Near Lake Victoria, floodplains have developed from ancient lakebeds.

In the far northwest, acacia woodlands are replaced by broadleaved Terminalia-Combretum woodlands, caused by a change in geology. This area has the highest rainfall in the system and forms a refuge for the migrating ungulates at the end of the dry season.

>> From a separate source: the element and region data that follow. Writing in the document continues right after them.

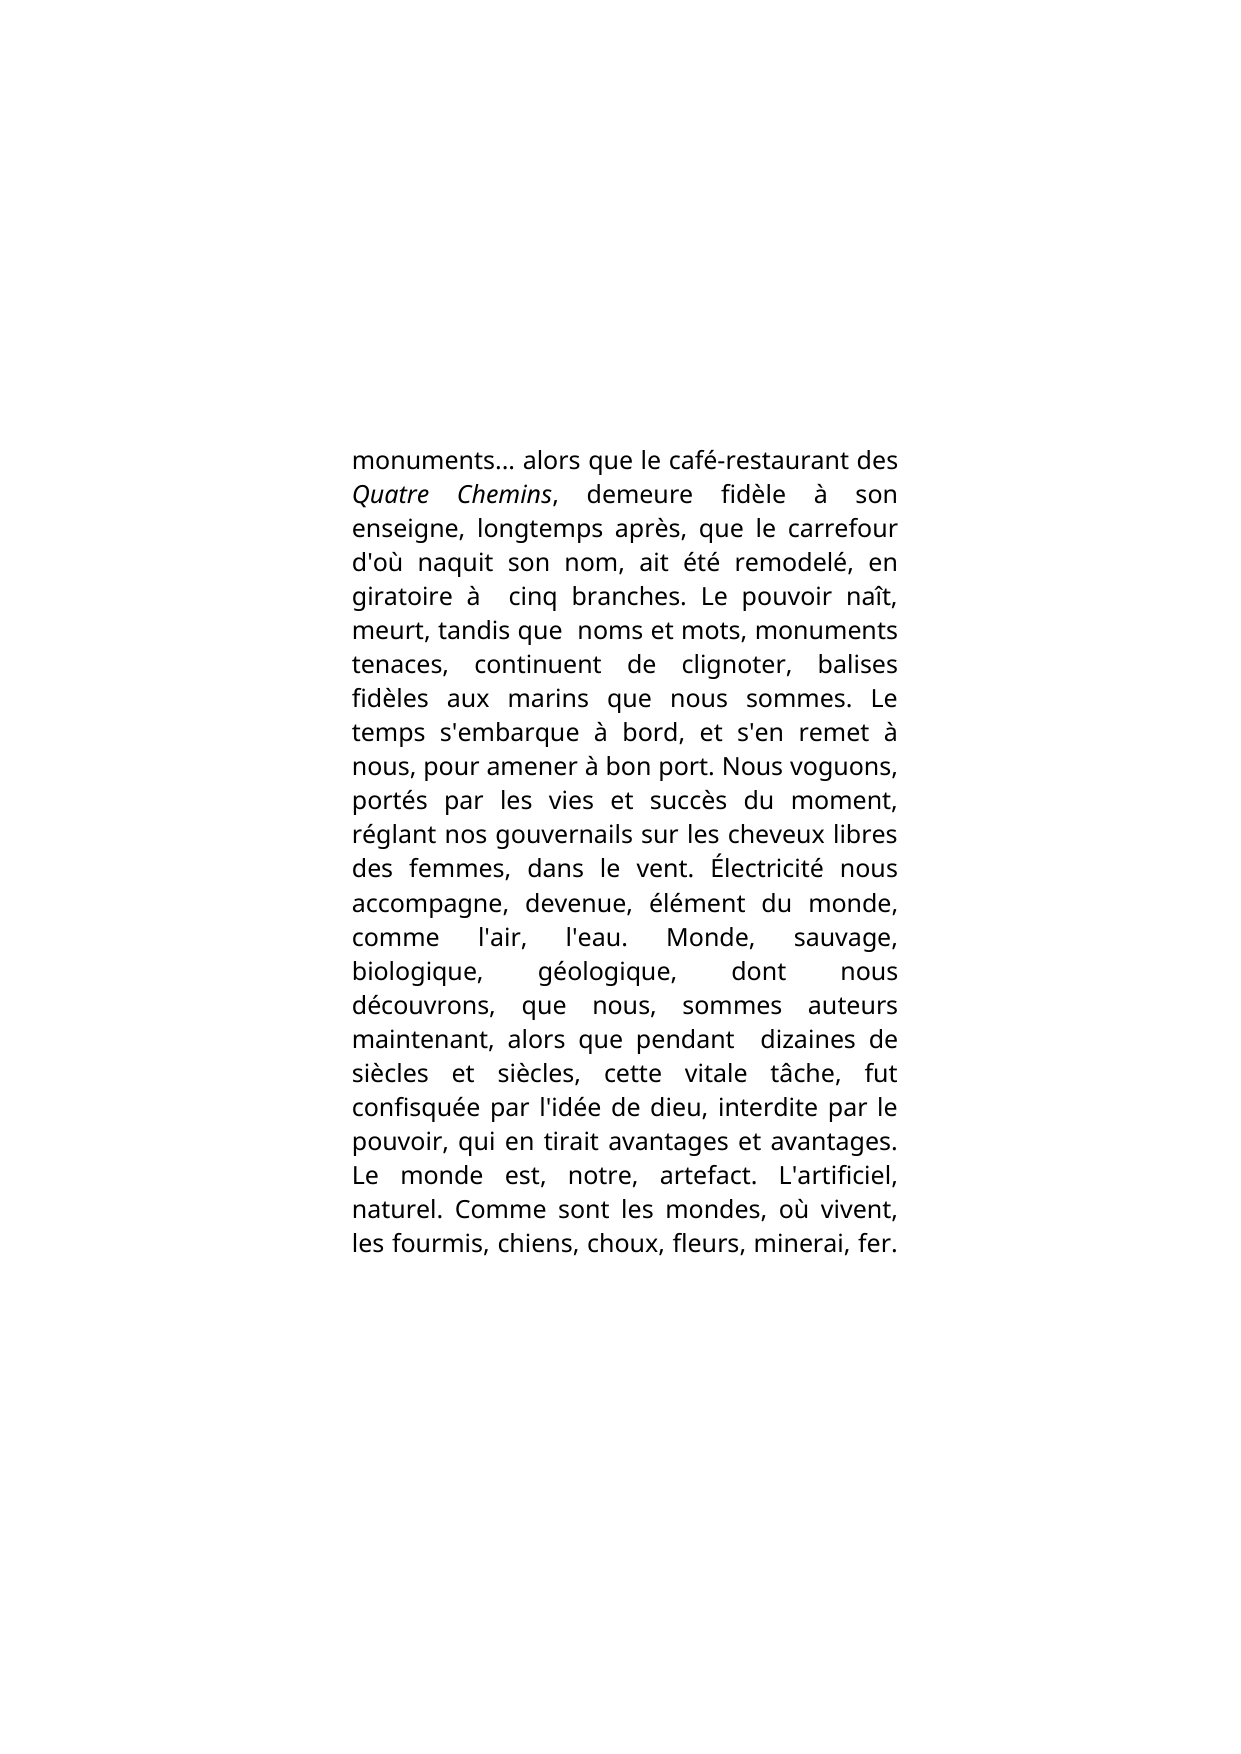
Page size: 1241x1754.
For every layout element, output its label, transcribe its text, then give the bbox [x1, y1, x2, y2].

text monuments... alors que le café-restaurant des Quatre Chemins, demeure fidèle à son enseigne, longtemps après, que le carrefour d'où naquit son nom, ait été remodelé, en giratoire à cinq branches. Le pouvoir naît, meurt, tandis que noms et mots, monuments tenaces, continuent de clignoter, balises fidèles aux marins que nous sommes. Le temps s'embarque à bord, et s'en remet à nous, pour amener à bon port. Nous voguons, portés par les vies et succès du moment, réglant nos gouvernails sur les cheveux libres des femmes, dans le vent. Électricité nous accompagne, devenue, élément du monde, comme l'air, l'eau. Monde, sauvage, biologique, géologique, dont nous découvrons, que nous, sommes auteurs maintenant, alors que pendant dizaines de siècles et siècles, cette vitale tâche, fut confisquée par l'idée de dieu, interdite par le pouvoir, qui en tirait avantages et avantages. Le monde est, notre, artefact. L'artificiel, naturel. Comme sont les mondes, où vivent, les fourmis, chiens, choux, fleurs, minerai, fer. [352, 442, 898, 1260]
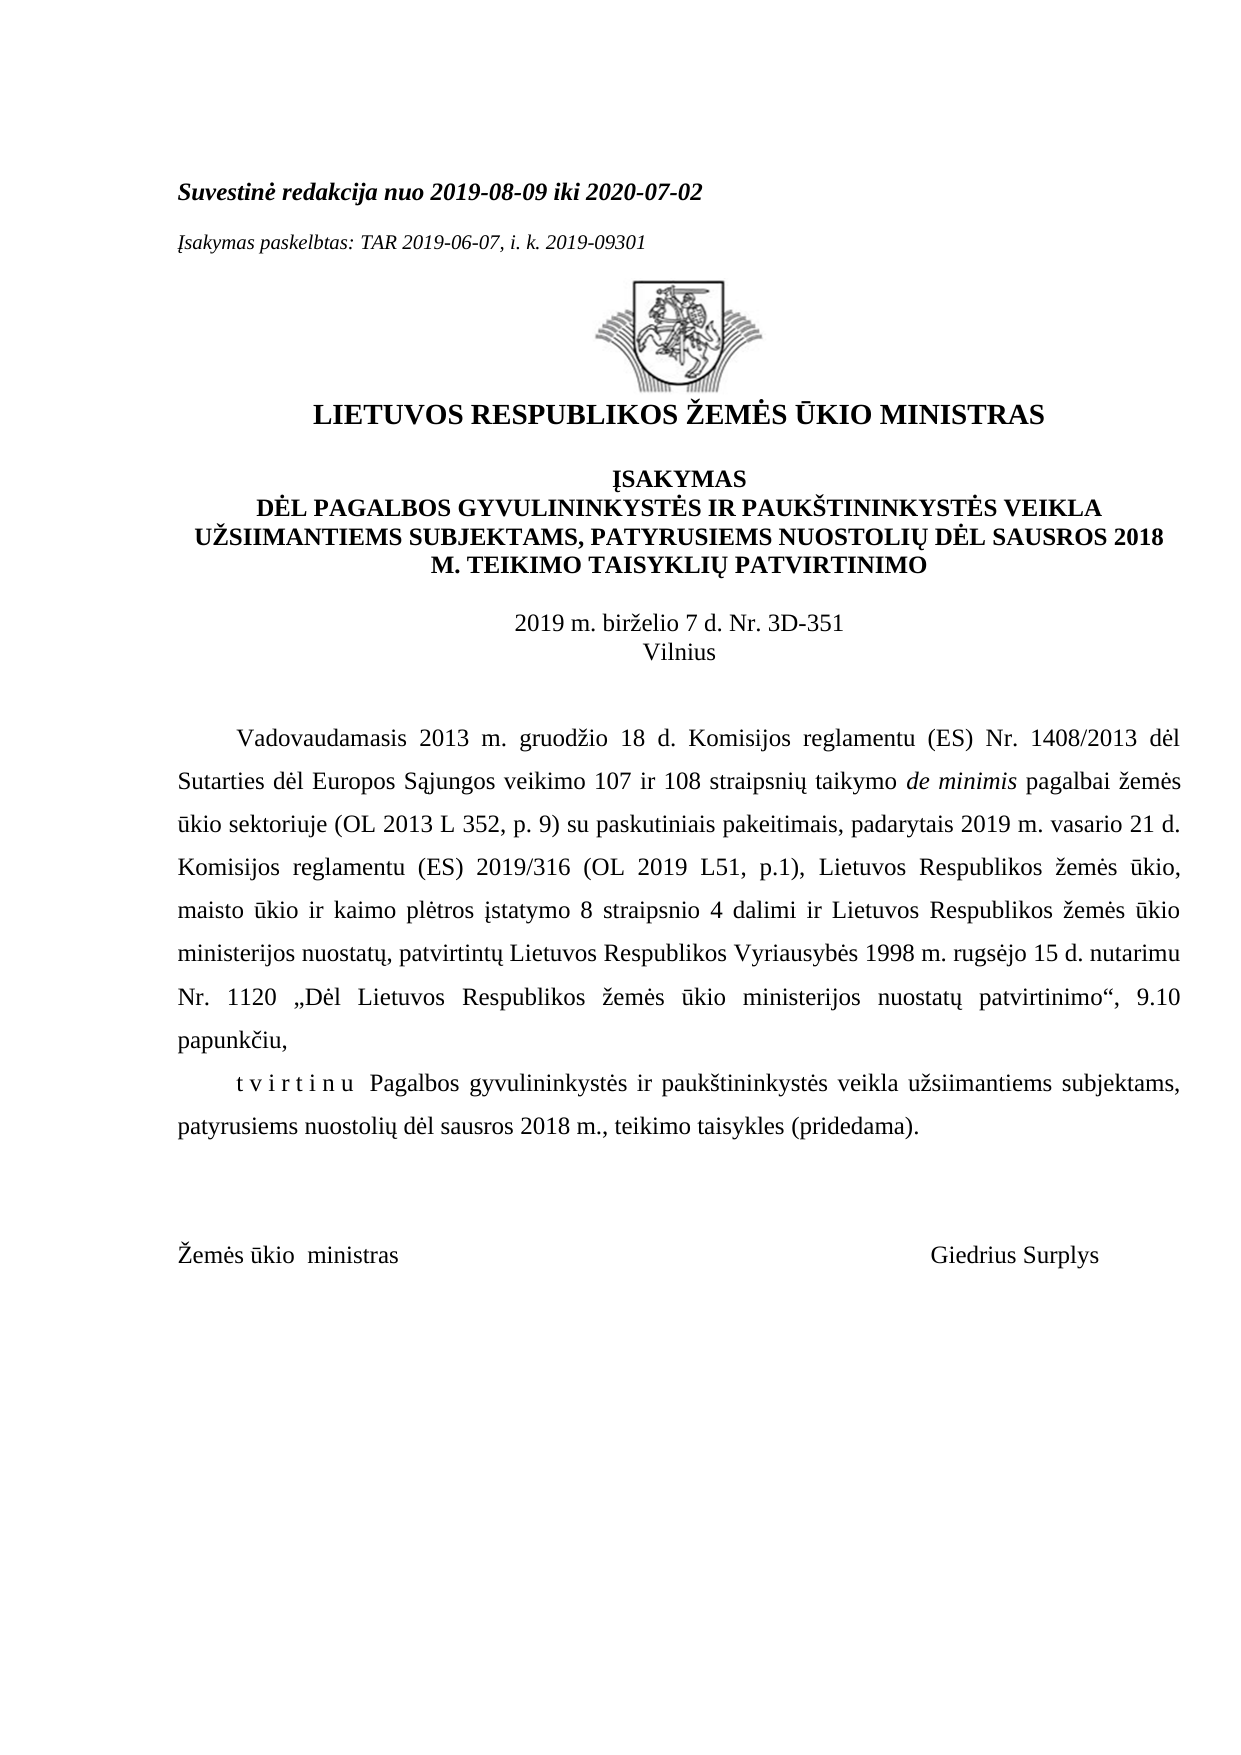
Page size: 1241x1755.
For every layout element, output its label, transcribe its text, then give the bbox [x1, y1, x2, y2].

text Vadovaudamasis 2013 m. gruodžio 18 d. Komisijos reglamentu (ES) Nr. 1408/2013 dėl Sutarties dėl Europos Sąjungos veikimo 107 ir 108 straipsnių taikymo de minimis pagalbai žemės ūkio sektoriuje (OL 2013 L 352, p. 9) su paskutiniais pakeitimais, padarytais 2019 m. vasario 21 d. Komisijos reglamentu (ES) 2019/316 (OL 2019 L51, p.1), Lietuvos Respublikos žemės ūkio, maisto ūkio ir kaimo plėtros įstatymo 8 straipsnio 4 dalimi ir Lietuvos Respublikos žemės ūkio ministerijos nuostatų, patvirtintų Lietuvos Respublikos Vyriausybės 1998 m. rugsėjo 15 d. nutarimu Nr. 1120 „Dėl Lietuvos Respublikos žemės ūkio ministerijos nuostatų patvirtinimo“, 9.10 papunkčiu, [177, 723, 1181, 1053]
text tvirtinu Pagalbos gyvulininkystės ir paukštininkystės veikla užsiimantiems subjektams, patyrusiems nuostolių dėl sausros 2018 m., teikimo taisykles (pridedama). [177, 1068, 1181, 1140]
text 2019 m. birželio 7 d. Nr. 3D-351 [177, 608, 1181, 637]
text Suvestinė redakcija nuo 2019-08-09 iki 2020-07-02 [177, 177, 1181, 206]
text Įsakymas paskelbtas: TAR 2019-06-07, i. k. 2019-09301 [177, 230, 1181, 254]
text Dėl pagalbos gyvulininkystės ir paukštininkystės veikla užsiimantiems subjektams, patyrusiems nuostolių dėl sausros 2018 m. teikimo taisyklių patvirtinimo [177, 493, 1181, 579]
text ĮSAKYMAS [177, 464, 1181, 493]
text LIETUVOS RESPUBLIKOS ŽEMĖS ŪKIO MINISTRAS [177, 397, 1181, 431]
text Žemės ūkio ministras Giedrius Surplys [177, 1240, 1181, 1269]
text Vilnius [177, 637, 1181, 665]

Altitudes in the Serengeti range from 920 to 1850 m with mean temperatures varying from 15 to 25 C. Although the climate is usually warm and dry, rainfall occurs in two rainy seasons: March to May, and a shorter season in October and November. Rainfall amounts vary from a low of 508 mm in the lee of the Ngorongoro highlands to a high of 1200 mm on the shores of Lake Victoria.

The area is also home to the Ngorongoro Conservation Area, which contains Ngorongoro Crater and the Olduvai Gorge, where some of the oldest hominin fossils have been found.

==In media==
- In 1993, soft rock artist Dan Fogelberg recorded a song titled "Serengeti Moon" for his studio album River of Souls. It is an African-themed love song about a couple making love underneath the Serengeti moon.
- Canadian guitarist Sonny Greenwich recorded a song titled "Serengeti" on his 1994 album Hymn to the Earth with vocals by Ernie Nelson.
- Serengeti, a six-episode BBC series, chronicles the life of some of the animals in the Serengeti.
- The 1982 song "Africa" by the American rock band Toto, originally released on their album Toto IV, includes a reference to the Serengeti. The song inaccurately describes Mount Kilimanjaro as "ris(ing) like Olympus above the Serengeti"; Kilimanjaro is actually located hundreds of miles to the east of the Serengeti.
- The American rock band the Grateful Dead included the track "Serengetti", an instrumental dual drum solo, on their 1978 album Shakedown Street, interrupting the disco and soft rock-inspired sound with a tribal jam.